Your task: What you return must match the entries word for word, minus the pictures.

Recorded data:
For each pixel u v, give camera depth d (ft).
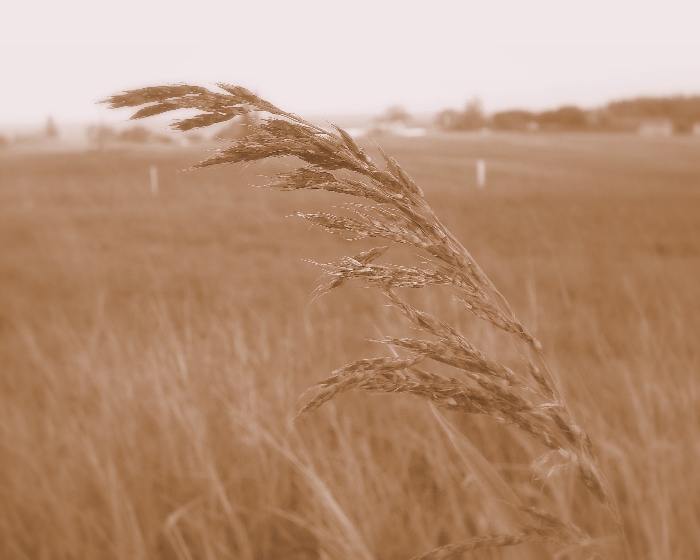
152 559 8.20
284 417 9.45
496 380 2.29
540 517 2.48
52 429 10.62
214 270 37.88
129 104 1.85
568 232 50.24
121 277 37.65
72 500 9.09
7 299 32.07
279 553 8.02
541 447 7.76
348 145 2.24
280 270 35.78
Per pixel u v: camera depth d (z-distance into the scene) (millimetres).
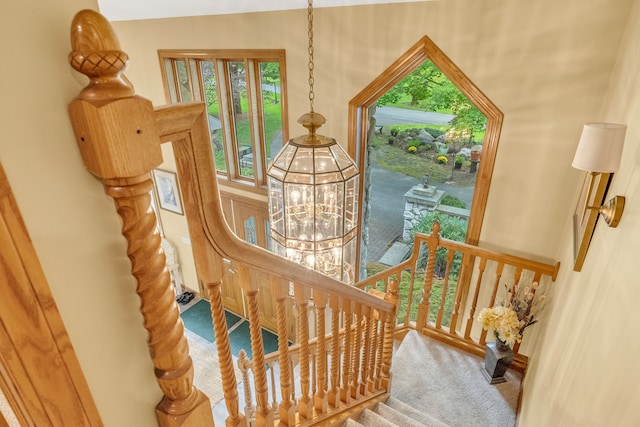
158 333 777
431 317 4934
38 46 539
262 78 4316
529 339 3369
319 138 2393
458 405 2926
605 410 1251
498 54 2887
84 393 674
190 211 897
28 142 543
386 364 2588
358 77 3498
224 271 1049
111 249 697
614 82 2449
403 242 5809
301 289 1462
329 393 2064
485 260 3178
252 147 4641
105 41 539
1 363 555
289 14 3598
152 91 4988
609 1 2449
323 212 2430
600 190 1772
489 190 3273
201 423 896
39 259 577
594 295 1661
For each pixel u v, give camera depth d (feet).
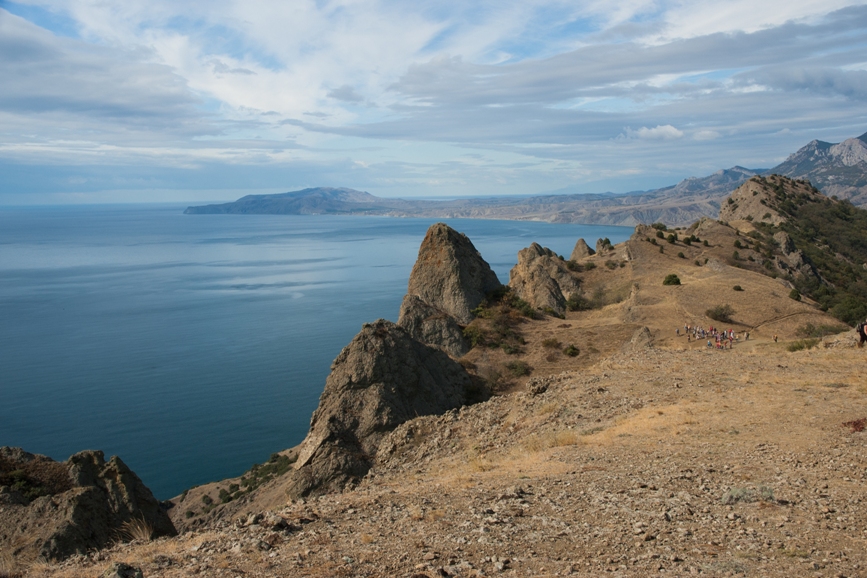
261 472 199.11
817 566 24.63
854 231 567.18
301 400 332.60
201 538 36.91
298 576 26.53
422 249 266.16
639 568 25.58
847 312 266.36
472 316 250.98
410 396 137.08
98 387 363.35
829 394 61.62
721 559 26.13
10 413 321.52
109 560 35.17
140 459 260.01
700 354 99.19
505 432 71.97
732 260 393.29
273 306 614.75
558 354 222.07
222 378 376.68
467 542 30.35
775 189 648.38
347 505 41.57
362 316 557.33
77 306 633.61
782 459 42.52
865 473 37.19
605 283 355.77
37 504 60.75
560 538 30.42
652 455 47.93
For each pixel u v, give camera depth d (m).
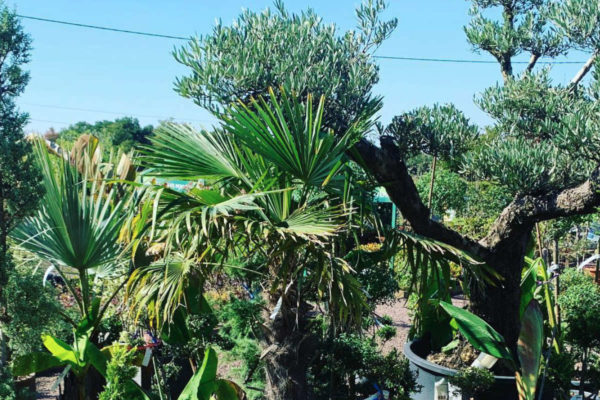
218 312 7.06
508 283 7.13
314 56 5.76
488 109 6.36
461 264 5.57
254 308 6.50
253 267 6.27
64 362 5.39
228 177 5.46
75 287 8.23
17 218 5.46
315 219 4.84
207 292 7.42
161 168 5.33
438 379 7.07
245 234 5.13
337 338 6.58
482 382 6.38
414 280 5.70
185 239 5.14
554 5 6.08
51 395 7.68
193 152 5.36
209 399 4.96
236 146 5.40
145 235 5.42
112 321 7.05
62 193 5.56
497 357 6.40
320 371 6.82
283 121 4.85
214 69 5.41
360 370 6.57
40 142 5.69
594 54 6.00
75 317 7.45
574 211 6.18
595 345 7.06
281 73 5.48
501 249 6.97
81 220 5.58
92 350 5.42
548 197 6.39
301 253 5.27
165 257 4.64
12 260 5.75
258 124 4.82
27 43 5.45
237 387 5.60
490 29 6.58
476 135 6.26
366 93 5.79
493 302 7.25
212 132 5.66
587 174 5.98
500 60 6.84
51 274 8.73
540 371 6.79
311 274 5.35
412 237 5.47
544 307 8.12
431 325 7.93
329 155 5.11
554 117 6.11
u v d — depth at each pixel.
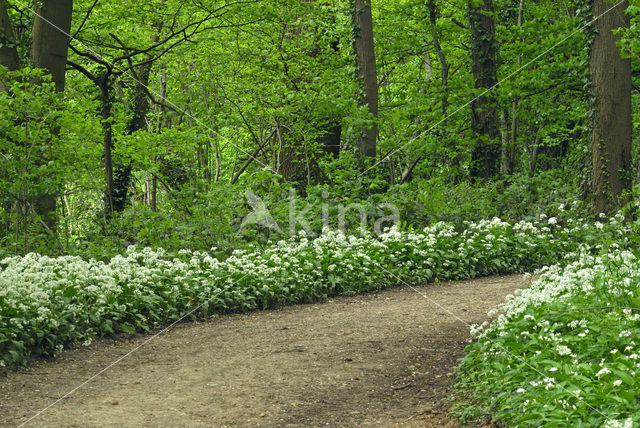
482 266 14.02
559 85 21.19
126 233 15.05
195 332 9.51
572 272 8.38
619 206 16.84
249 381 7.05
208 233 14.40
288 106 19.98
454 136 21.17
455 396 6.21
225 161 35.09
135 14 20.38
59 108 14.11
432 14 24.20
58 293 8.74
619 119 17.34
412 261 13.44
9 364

Solution to the exercise:
For each pixel u v, give camera depth d (ft).
152 559 8.20
284 417 9.45
496 380 2.29
540 517 2.48
52 429 10.62
214 270 37.88
129 104 1.85
568 232 50.24
121 277 37.65
72 500 9.09
7 299 32.07
279 553 8.02
541 447 7.76
348 145 2.24
280 270 35.78
Per pixel u v: camera depth d (z-distance into the scene) (millimetres).
158 333 777
431 317 4934
38 46 539
262 78 4316
529 339 3369
319 138 2393
458 405 2926
605 410 1251
498 54 2887
84 393 674
190 211 897
28 142 543
386 364 2588
358 77 3498
224 271 1049
111 249 697
614 82 2449
403 242 5809
301 289 1462
329 393 2064
485 260 3178
252 147 4641
105 41 539
1 363 555
289 14 3598
152 91 4988
609 1 2449
323 212 2430
600 190 1772
489 190 3273
201 423 896
39 259 577
594 295 1661
For each pixel u v, give camera depth d (feet).
261 472 199.11
817 566 24.63
854 231 567.18
301 400 332.60
201 538 36.91
298 576 26.53
422 249 266.16
639 568 25.58
847 312 266.36
472 316 250.98
410 396 137.08
98 387 363.35
829 394 61.62
721 559 26.13
10 413 321.52
109 560 35.17
140 459 260.01
700 354 99.19
505 432 71.97
732 260 393.29
273 306 614.75
558 354 222.07
222 378 376.68
467 542 30.35
775 189 648.38
347 505 41.57
362 316 557.33
77 306 633.61
782 459 42.52
865 473 37.19
605 283 355.77
37 504 60.75
560 538 30.42
652 455 47.93
For each pixel u v, give camera depth d (m).
218 312 7.06
508 283 7.13
314 56 5.76
488 109 6.36
461 264 5.57
254 308 6.50
253 267 6.27
64 362 5.39
228 177 5.46
75 287 8.23
17 218 5.46
315 219 4.84
207 292 7.42
161 168 5.33
438 379 7.07
245 234 5.13
337 338 6.58
482 382 6.38
414 280 5.70
185 239 5.14
554 5 6.08
51 395 7.68
193 152 5.36
209 399 4.96
236 146 5.40
145 235 5.42
112 321 7.05
62 193 5.56
497 357 6.40
320 371 6.82
283 121 4.85
214 69 5.41
360 370 6.57
40 142 5.69
594 54 6.00
75 317 7.45
574 211 6.18
595 345 7.06
281 73 5.48
501 249 6.97
81 220 5.58
92 350 5.42
548 197 6.39
301 253 5.27
165 257 4.64
12 260 5.75
258 124 4.82
27 43 5.45
237 387 5.60
490 29 6.58
476 135 6.26
366 93 5.79
493 302 7.25
212 132 5.66
587 174 5.98
500 60 6.84
51 274 8.73
540 371 6.79
311 274 5.35
412 237 5.47
544 307 8.12
431 325 7.93
329 155 5.11
554 117 6.11
u v d — depth at each pixel.
482 266 14.02
559 85 21.19
126 233 15.05
195 332 9.51
572 272 8.38
619 206 16.84
249 381 7.05
208 233 14.40
288 106 19.98
454 136 21.17
455 396 6.21
225 161 35.09
135 14 20.38
59 108 14.11
432 14 24.20
58 293 8.74
619 119 17.34
412 261 13.44
9 364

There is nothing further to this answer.